This past week Thistlebend began a new study called Falling In Love Again With Your Husband. To be totally honest with you, as much as I’m embarrassed to say it, I thought I was doing pretty well in this area. Both my husband and I love and seek after the Lord, and I truly love my husband and am thankful for him every day. So I was thinking to myself that I’m a pretty good wife. I don’t need anything “fixed,” because that’s just what my flesh desires—being fixed, perfect, complete on my own.

Painful to my flesh, but thankfully, the Lord quickly opened my eyes during Laurie’s lecture as she talked about how we cannot truly love our husbands until we first know the love of God and are able to believe in and live from this love that is being lavished on us. “We love because He first loved us” (1 John 4:19). God must be at the center. She said that our call as a wife is to be Christ to our husband. This can still be true, even though it is the wife’s specific job to mirror the church and the husband’s specific job to mirror Christ in the marriage relationship (Eph. 5:22-33), because broadly speaking we are all called to “be Jesus” to those around us. For us wives, the person in closest proximity to us is our husband. To desire to be Christ to my husband, I would need first to believe and walk in the love that Christ has for me. Laurie also said that there is nothing other than self that keeps us from walking in and believing in God’s love.

I was quickly convicted as I listened to her talk. Yes, I would definitely say my desire for my marriage is to glorify God, but if I really think about my mindset in the day to day, that is not how I live or think about my marriage at all. Even deeper than that, I definitely do not live with the mindset of the call to be Christ to my husband.

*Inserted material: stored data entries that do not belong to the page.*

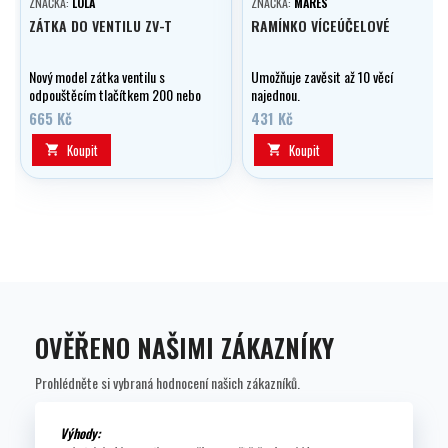
ZNAČKA:
LOLA
ZNAČKA:
MARES
ZÁTKA DO VENTILU ZV-T
RAMÍNKO VÍCEÚČELOVÉ
Nový model zátka ventilu s
Umožňuje zavěsit až 10 věcí
odpouštěcím tlačítkem 200 nebo
najednou.
300 Barová.
665 Kč
431 Kč
Koupit
Koupit


OVĚŘENO NAŠIMI ZÁKAZNÍKY
Prohlédněte si vybraná hodnocení našich zákazníků.
Výhody: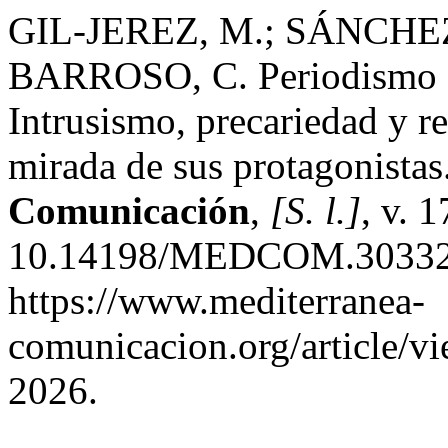
GIL-JEREZ, M.; SÁNCHE
BARROSO, C. Periodismo e
Intrusismo, precariedad y re
mirada de sus protagonistas
Comunicación
,
[S. l.]
, v. 
10.14198/MEDCOM.30332.
https://www.mediterranea-
comunicacion.org/article/v
2026.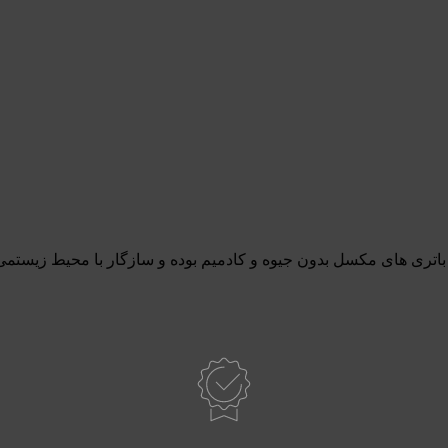
باتری های مکسل بدون جیوه و کادمیم بوده و سازگار با محیط زیستمی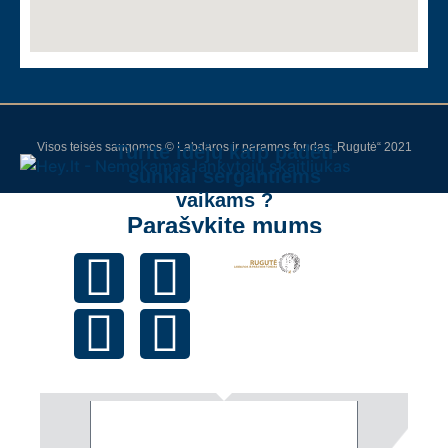
Visos teisės saugomos © Labdaros ir paramos fondas „Rugutė“ 2021
Turite idėjų kaip padėti
sunkiai sergantiems
vaikams ?
Parašykite mums
Vardas
Email
Žinutė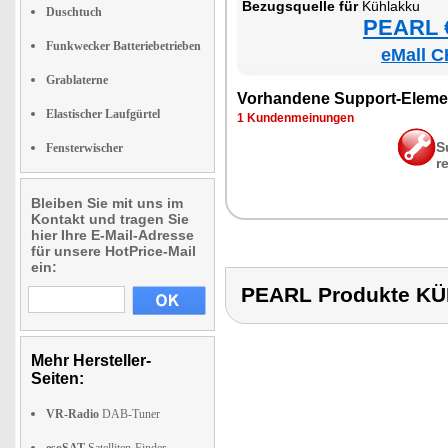
Be­zugs­quel­le für
Kühlak­ku
Duschtuch
PEARL €
Funkwecker Batteriebetrieben
eMall C
Grablaterne
Vor­han­de­ne Sup­port-Ele­me
Elastischer Laufgürtel
1 Kun­den­mei­nun­gen
S
Fensterwischer
r
Bleiben Sie mit uns im
Kontakt und tragen Sie
hier Ihre E-Mail-Adresse
für unsere HotPrice-Mail
ein:
PEARL Produkte K
Mehr Hersteller-
Seiten:
VR-Radio
DAB-Tuner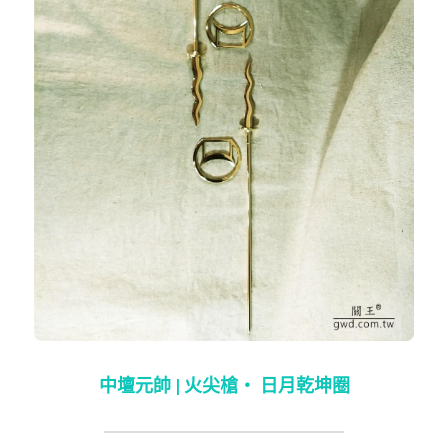
中壇元帥 | 火尖槍‧ 日月乾坤圈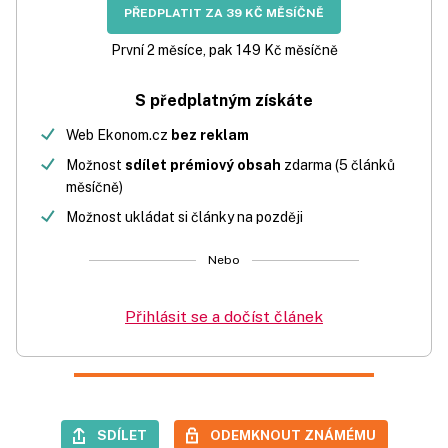
PŘEDPLATIT ZA 39 KČ MĚSÍČNĚ
První 2 měsíce, pak 149 Kč měsíčně
S předplatným získáte
Web Ekonom.cz
bez reklam
Možnost
sdílet prémiový obsah
zdarma (5 článků
měsíčně)
Možnost ukládat si články na později
Nebo
Přihlásit se a dočíst článek
SDÍLET
ODEMKNOUT ZNÁMÉMU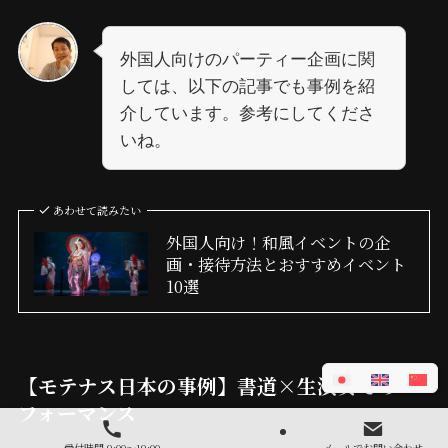
外国人向けのパーティー企画に関
しては、以下の記事でも事例を紹
介しています。参考にしてくださ
いね。
あわせて読みたい
外国人向け！和風イベントの企
画・接待方法とおすすめイベント
10選
【モテナス日本の事例】書道×生演奏でのパ
フォーマンス
受付時間 9:00～19:00
メールでお問い合わせ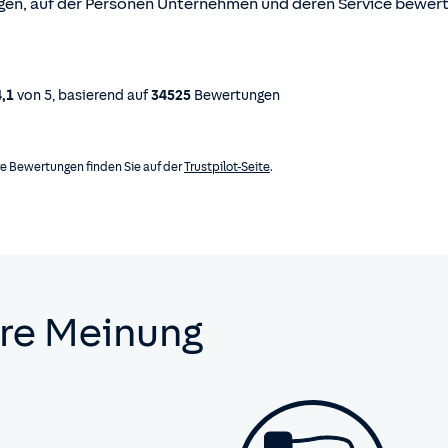
ngen, auf der Personen Unternehmen und deren Service bewer
4,1
von
5
, basierend auf
34525
Bewertungen
e Bewertungen finden Sie auf der
Trustpilot-Seite
.
hre Meinung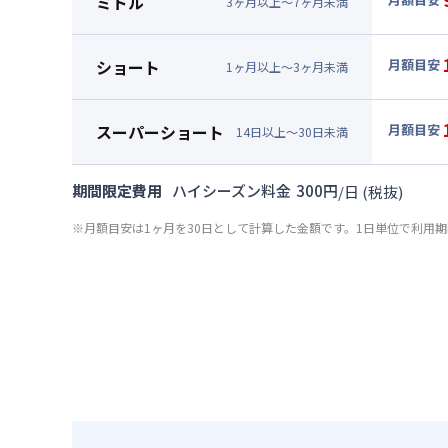
ミドル
3
ヶ
月
以上～
7
ヶ
月
未満
賃料 :
69
▼
ミド
光熱費他 
月額賃料
ショート
月額目安
清掃料他 
1
ヶ
月
以上～
3
ヶ
月
未満
賃料 :
72
▼
ショ
その他費用
光熱費他 
月額賃料
管理費
スーパーショート
月額目安
清掃料他 
14
日
以上～
30
日
未満
初期費用
賃料 :
75
▼
スー
その他費用
光熱費他 
契約事務手数
月額賃料
管理費
期間限定費用
ハイシーズン料金
300
円
/
日
(税抜)
清掃料他 
初期費用
賃料 :
96
その他費用
※月額目安は1ヶ月を30日として計算した金額です。1日単位で利用
光熱費他 
契約事務手数
管理費
清掃料他 
初期費用
その他費用
契約事務手数
管理費
初期費用
契約事務手数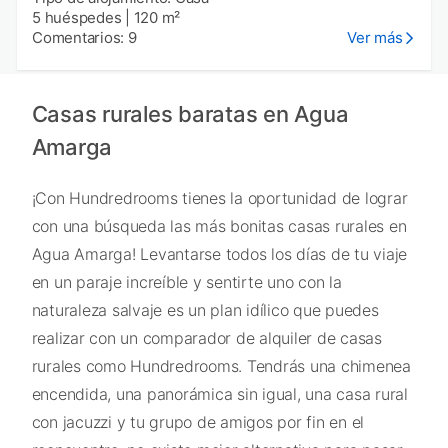
5 huéspedes
|
120 m²
Comentarios: 9
Ver más
Casas rurales baratas en Agua
Amarga
¡Con Hundredrooms tienes la oportunidad de lograr
con una búsqueda las más bonitas casas rurales en
Agua Amarga! Levantarse todos los días de tu viaje
en un paraje increíble y sentirte uno con la
naturaleza salvaje es un plan idílico que puedes
realizar con un comparador de alquiler de casas
rurales como Hundredrooms. Tendrás una chimenea
encendida, una panorámica sin igual, una casa rural
con jacuzzi y tu grupo de amigos por fin en el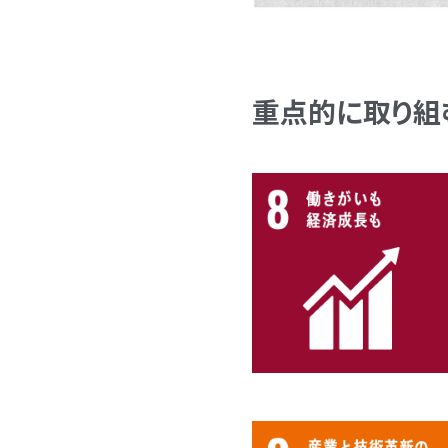
重点的に取り組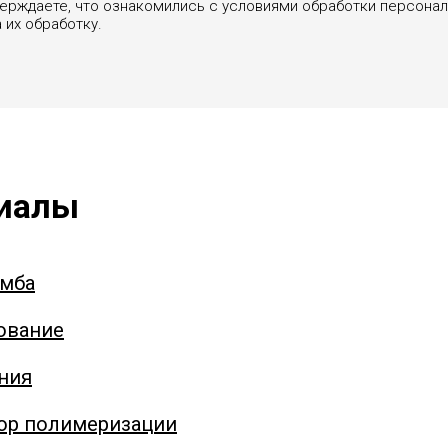
тверждаете, что ознакомились с условиями обработки персона
а их обработку.
риалы
омба
ование
ния
ор полимеризации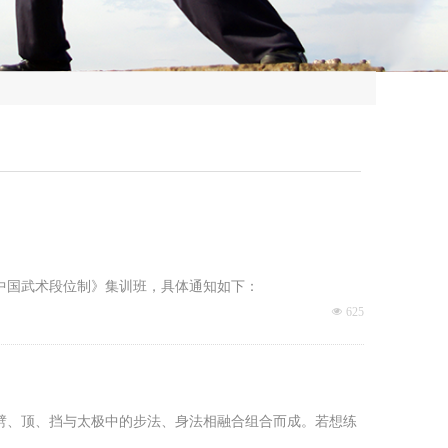
中国武术段位制》集训班，具体通知如下：
넶
625
劈、顶、挡与太极中的步法、身法相融合组合而成。若想练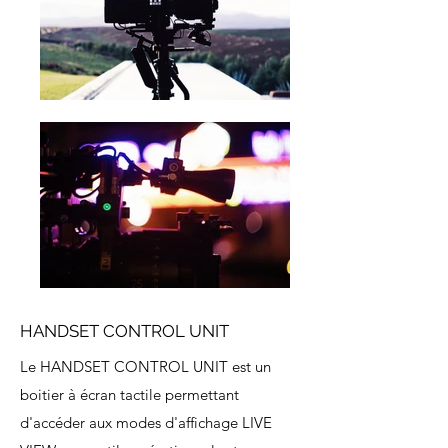
HANDSET CONTROL UNIT
Le HANDSET CONTROL UNIT est un
boitier à écran tactile permettant
d'accéder aux modes d'affichage LIVE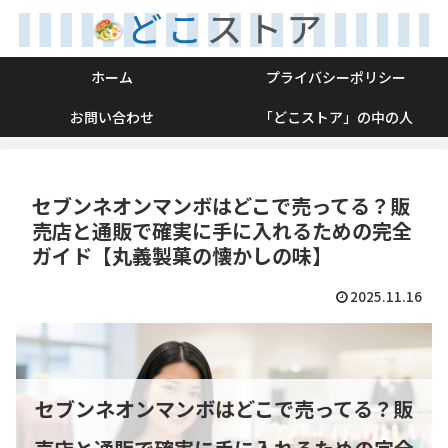
ホーム
プライバシーポリシー
お問い合わせ
「どこストア」の中の人
セブンネオンマンボはどこで売ってる？販
売店と通販で確実に手に入れるための完全
ガイド【丸義製菓の懐かしの味】
2025.11.16
セブンネオンマンボはどこで売ってる？販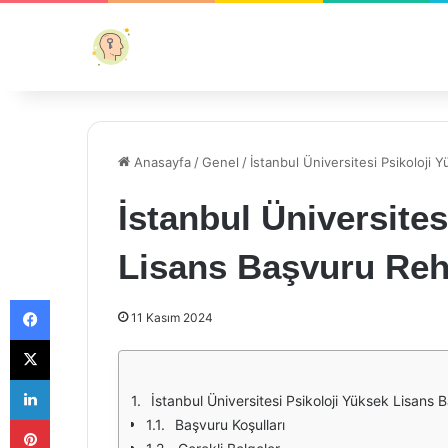
Anasayfa
/
Genel
/
İstanbul Üniversitesi Psikoloji
İstanbul Üniversites
Lisans Başvuru Reh
Facebook
11 Kasım 2024
X
LinkedIn
İstanbul Üniversitesi Psikoloji Yüksek Lisans
Pinterest
Başvuru Koşulları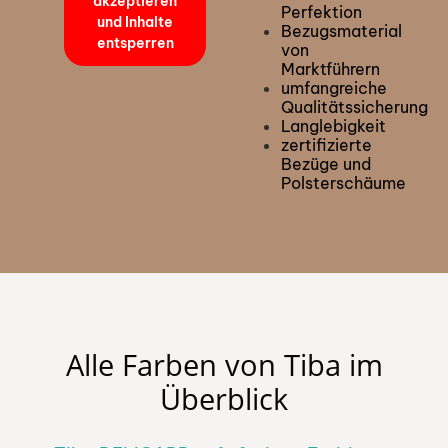
akzeptieren
Perfektion
und Inhalte
Bezugsmaterial
entsperren
von
Marktführern
umfangreiche
Qualitätssicherung
Langlebigkeit
zertifizierte
Bezüge und
Polsterschäume
Alle Farben von Tiba im
Überblick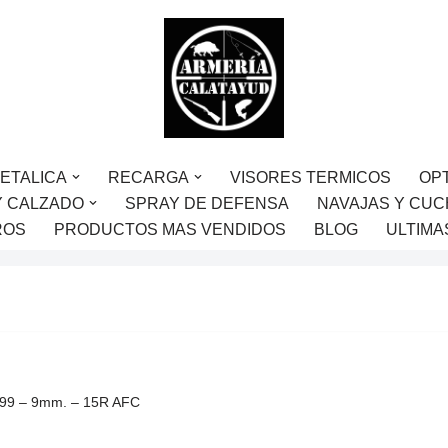
ETALICA
RECARGA
VISORES TERMICOS
OP
Y CALZADO
SPRAY DE DEFENSA
NAVAJAS Y CUC
ROS
PRODUCTOS MAS VENDIDOS
BLOG
ULTIMA
99 – 9mm. – 15R AFC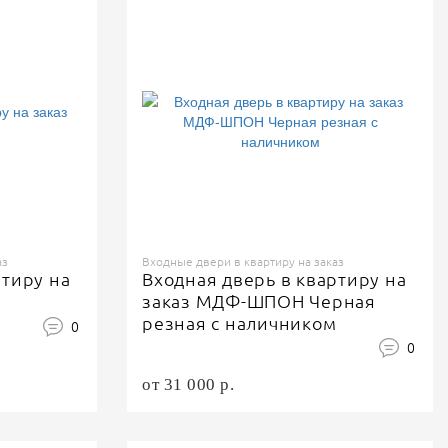
аз
Входные двери в квартиру на заказ
ртиру на
Входная дверь в квартиру на
заказ МДФ-ШПОН Черная
резная с наличником
0
0
от 31 000 р.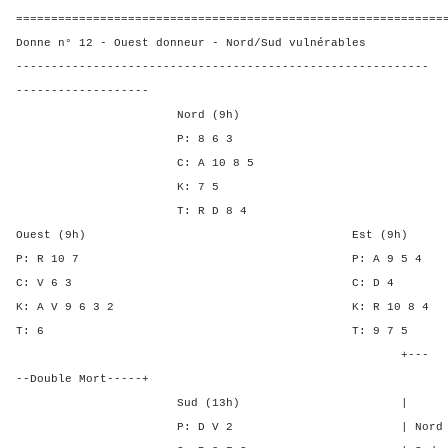
=============================================================
Donne n° 12 - Ouest donneur - Nord/Sud vulnérables
-----------------------------------------------------------
-------------------
Nord (9h)
P: 8 6 3
C: A 10 8 5
K: 7 5
T: R D 8 4
Ouest (9h) Est (9h)
P: R 10 7 P: A 9 
C: V 6 3 C: D
K: A V 9 6 3 2 K: R 10
T: 6 T: 9 7
+---
--Double Mort-----+
Sud (13h) | SA P C
P: D V 2 | Nord - - -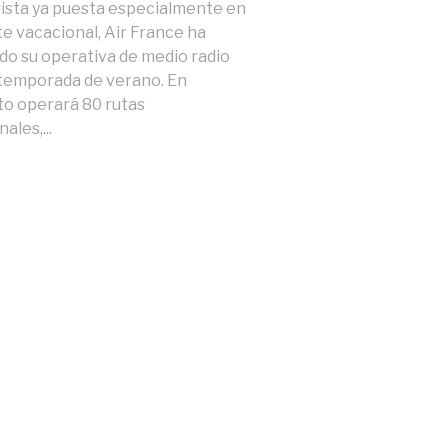
vista ya puesta especialmente en
nte vacacional, Air France ha
do su operativa de medio radio
 temporada de verano. En
o operará 80 rutas
ales,...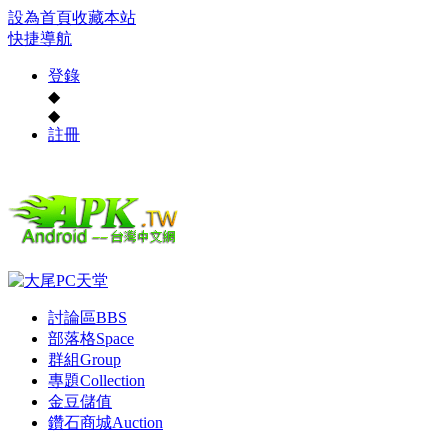
設為首頁
收藏本站
快捷導航
登錄
◆
◆
註冊
討論區
BBS
部落格
Space
群組
Group
專題
Collection
金豆儲值
鑽石商城
Auction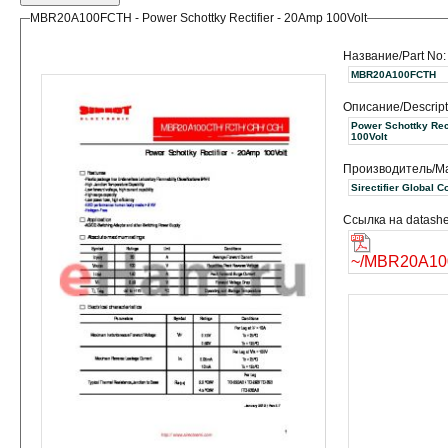
MBR20A100FCTH - Power Schottky Rectifier - 20Amp 100Volt
Название/Part No:
MBR20A100FCTH
Описание/Descript
Power Schottky Rec
100Volt
Производитель/Ma
Ссылка на datashe
~/MBR20A10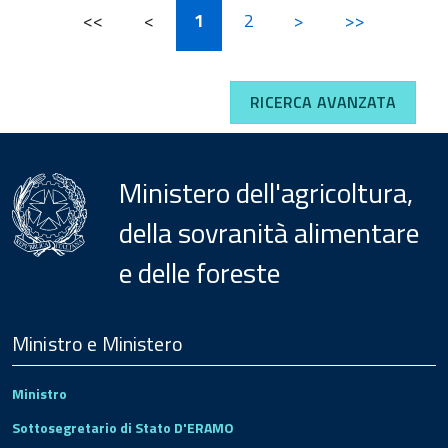
<<
<
1
2
>
>>
RICERCA AVANZATA
Ministero dell'agricoltura,
della sovranità alimentare
e delle foreste
Menu
Footer
Ministro e Ministero
Ministro
Sottosegretario di Stato D'ERAMO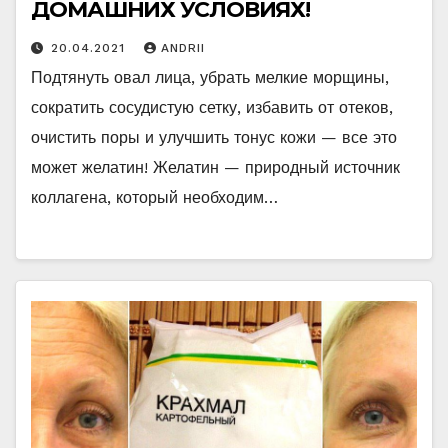
ДОМАШНИХ УСЛОВИЯХ!
20.04.2021
ANDRII
Подтянуть овал лица, убрать мелкие морщины,
сократить сосудистую сетку, избавить от отеков,
очистить поры и улучшить тонус кожи — все это
может желатин! Желатин — природный источник
коллагена, который необходим…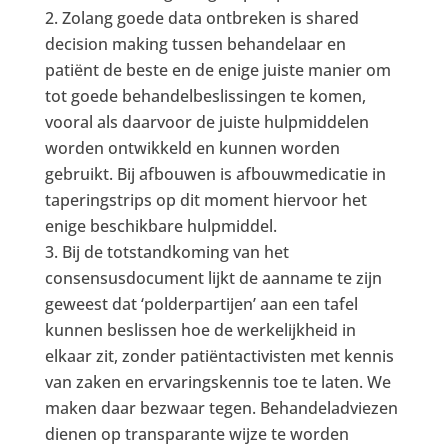
Zolang goede data ontbreken is shared
decision making tussen behandelaar en
patiënt de beste en de enige juiste manier om
tot goede behandelbeslissingen te komen,
vooral als daarvoor de juiste hulpmiddelen
worden ontwikkeld en kunnen worden
gebruikt. Bij afbouwen is afbouwmedicatie in
taperingstrips op dit moment hiervoor het
enige beschikbare hulpmiddel.
Bij de totstandkoming van het
consensusdocument lijkt de aanname te zijn
geweest dat ‘polder­partijen’ aan een tafel
kunnen beslissen hoe de werkelijkheid in
elkaar zit, zonder patiëntactivisten met kennis
van zaken en ervaringskennis toe te laten. We
maken daar bezwaar tegen. Behandel­adviezen
dienen op transparante wijze te worden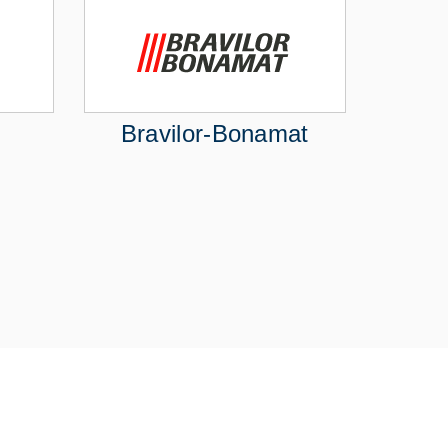
Bravilor-Bonamat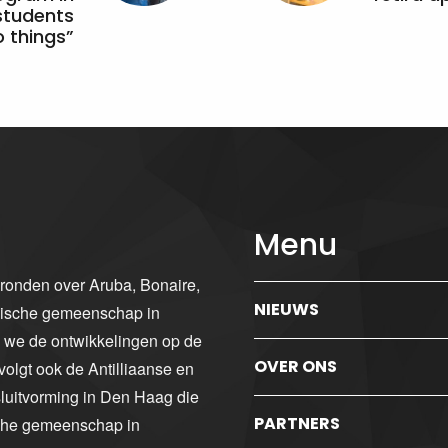
students
 things”
Menu
gronden over Aruba, Bonaire,
NIEUWS
ibische gemeenschap in
n we de ontwikkelingen op de
OVER ONS
volgt ook de Antilliaanse en
luitvorming in Den Haag die
PARTNERS
sche gemeenschap in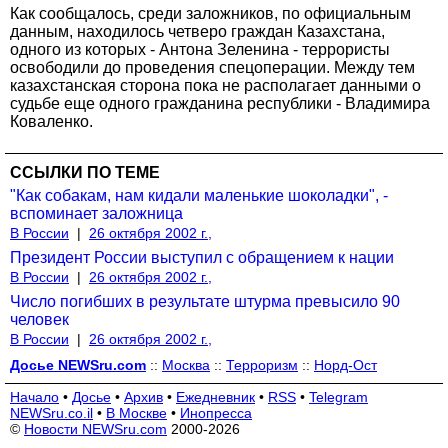
Как сообщалось, среди заложников, по официальным
данным, находилось четверо граждан Казахстана,
одного из которых - Антона Зеленина - террористы
освободили до проведения спецоперации. Между тем
казахстанская сторона пока не располагает данными о
судьбе еще одного гражданина республики - Владимира
Коваленко.
ССЫЛКИ ПО ТЕМЕ
"Как собакам, нам кидали маленькие шоколадки", -
вспоминает заложница
В России
|
26 октября 2002 г.,
Президент России выступил с обращением к нации
В России
|
26 октября 2002 г.,
Число погибших в результате штурма превысило 90
человек
В России
|
26 октября 2002 г.,
Досье NEWSru.com
::
Москва
::
Терроризм
::
Норд-Ост
Начало
•
Досье
•
Архив
•
Ежедневник
•
RSS
•
Telegram
NEWSru.co.il
•
В Москве
•
Инопресса
©
Новости NEWSru.com
2000-2026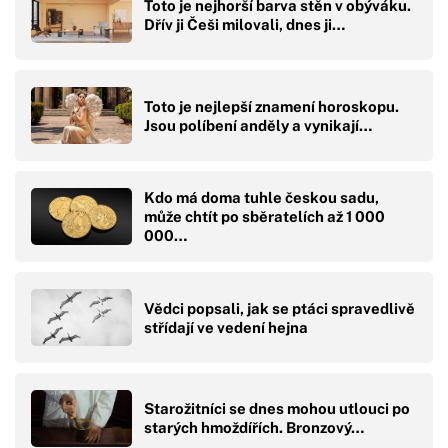
Toto je nejhorší barva stěn v obýváku.
Dřív ji Češi milovali, dnes ji…
Toto je nejlepší znamení horoskopu.
Jsou políbení anděly a vynikají…
Kdo má doma tuhle českou sadu,
může chtít po sběratelích až 1 000
000…
Vědci popsali, jak se ptáci spravedlivě
střídají ve vedení hejna
Starožitníci se dnes mohou utlouci po
starých hmoždířích. Bronzový…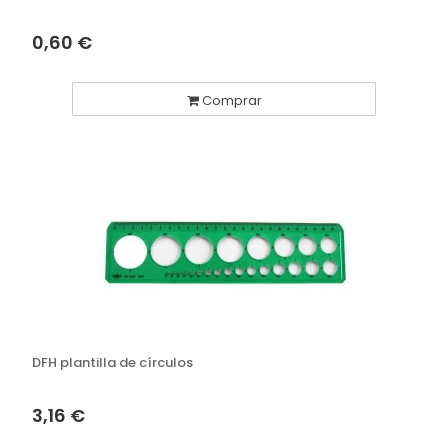
0,60 €
Comprar
DFH plantilla de círculos
3,16 €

I do, however, have the desire to be a “good” wife. I place “good” in quotations because as I really think about it, yet again, I am just trying to be “good” according to my own standards. So to sum up, my desire to be a “good” wife points to me—self. To me, being a good wife means having laundry done, cooking dinner, having my house clean, welcoming people into our home and being the perfect hostess, never running out of the things my husband loves, never yelling at him, always submitting to and trusting him to lead… I know all this sounds ridiculous. No wonder I am tempted to constantly feel condemnation, right? While some of these things are actually biblical, like submitting to my husband and trusting him to lead, and serving him is of course biblical as well, the motivation where it’s all coming from is not. These ideals I have in my head spring from my own way of thinking, not from a desire to be Christ to my husband.

As a wife, I am called to be my husband’s helper. What is better help to him than loving and serving him the way Jesus did and does? The Lord has allowed me to see that in my flesh I only serve and help him on my own terms. I do believe that my mind is organized in one big check list sometimes. I just love lists and agendas and can even plan things in my cute little planner to do for my husband that would be sweet to him, but if he asks me to do things outside of that plan, oh goodness, watch out, because I’m not going to be happy!

The morning of Bible study this past week, my husband came downstairs, and I was texting someone on my phone. He interrupted and asked me so sweetly to go out to his car and grab his gym bag for him and apologized right after asking me to do it. I have to admit, I was somewhat annoyed to have to go do that, but then he apologized again as I was walking out the door to go get his bag. I think he may have actually apologized three or four times. As I was walking to our driveway to get his bag, I was heartbroken. It was sweet of him to ask me in the way he did and to recognize that I was in the middle of something else when he asked me to do it. I couldn’t help but think,  however, that he must have felt like he had to be that sweet because I get so frustrated and angry with him most times when he asks me to do something that is not already on my agenda. How messed up is that? Being angry at having to hold off on laundry to actually do something my husband asks of me is absolutely not being Christ to my husband. By my way of thinking, the laundry is so important that it comes first over my actual husband so often. That’s just one example. It really is heartbreaking to think through this on paper.

Can you relate at all? If so, there is good news for us! If you know Jesus Christ as your Savior, Christ is in you, and He is in me! HE is my new identity, and I do have the power within me to put off my way of thinking and replace it with His way of thinking all by His grace! I’m so thankful to just be smacked in the face with the truth that I’m not a good wife like I think I am, but that that’s okay, because that’s the old me. Again, “We love because He first loved us” (1 John 4:19). I can love and be a helper to my husband the way I am called to because the one who calls also enables.

Falling In Love Again With Your Husband is probably going to be a way more gut wrenching study than I thought, but oh how sweet it is to know that God is working for His glory and ultimately our family’s good as well through these lessons. If you are in Christ, this is true for you too!

Do you have lies you listen to about what it means to be a good wife? Would you be willing to share them in the comments? The more that we share, the more we will see that we are not alone.

O Lord, please give us the desire to be Christ to our husbands for your glory. Be the center, Lord!